Charge Distribution on Metal Sheet

[Chestermiller]

Yes. Hats off to Chestermiller.

Thanks TSny. You did a beautiful job of illustrating and articulating what I was trying to say. I might also add that, initially, I was unable to figure out how to do this, and it wasn't until I received the hints from yourself and Tiny Tim that I was able to put this analysis together. So, in reality, this was really a team effort.

Chet

 

[TSny]

My only concern is applying Gauss' Law. For that, it had to be known that the electric field tends to zero faster then 1/r² (r is the distance from the charge in the quarter space).

I think that for the limit of infinite plates, you can argue that the field in the first quadrant for the left figure is the same as in the middle figure where the other three charges have been removed. That's because for infinite plates, the region of the first quadrant alone is a well-defined boundary valued problem. The solution of the field for the first quadrant can then be obtained by the method of images and would be the same field as produced in the first quadrant by the four point charges alone of the figure on the right. This is a quadrupole field that will fall off rapidly with distance.
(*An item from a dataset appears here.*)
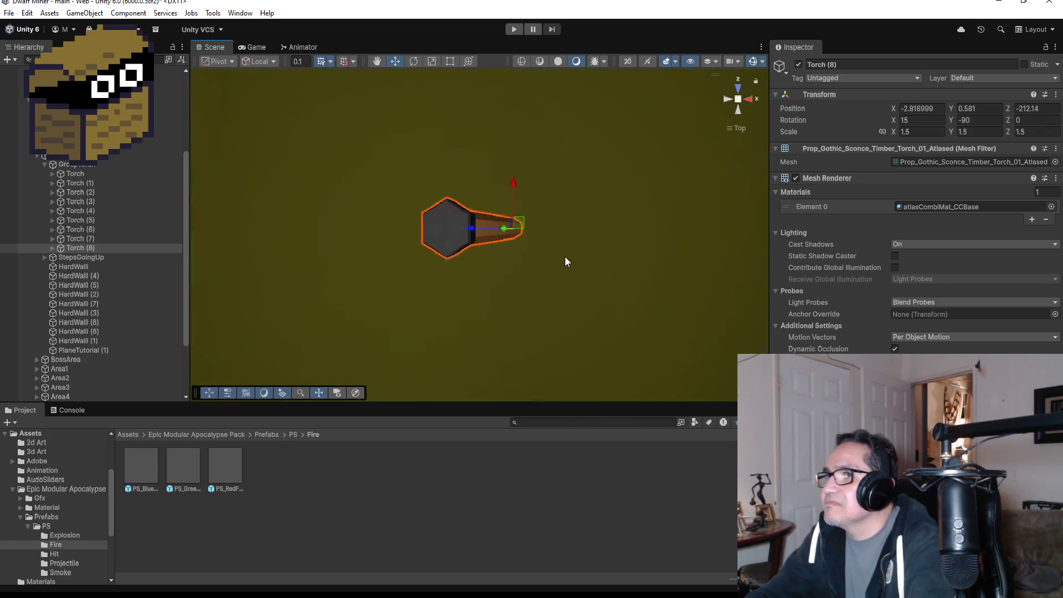
scroll(631, 253, "down", 10)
But, maybe I'm overlooking something.

I've spent about ten times as much time trying to think through this problem without integration as it took to just do the integration. But it's fun.

 

[Saitama]

I am still going through all the replies in this thread, thanks a lot everyone! :)

That was an information overload for me this time. [/size]

 

[tiny-tim]

Thanks TSny. You did a beautiful job of illustrating and articulating what I was trying to say. I might also add that, initially, I was unable to figure out how to do this, and it wasn't until I received the hints from yourself and Tiny Tim …

yes, thanks TSny!

for the record, i had no idea until i saw TSny's hint at post #26!

 

[rude man]

Talk about a late entry! But, I'd go with:

1. Consider the two plates as one.
2. Image the charge below the plate at z = -d.
3. Compute the E field all along the plate based on the removal of the plate and its substitution by the (negative) image charge.
4. Use σ = ε₀E to get σ(x,y).
5. Integrate σ to get the charge distribution along the plate, then divide it up per the location of Q.

Bottom line, I would base my approach on the image technique. I don't know to what extent this was done by all the other posters.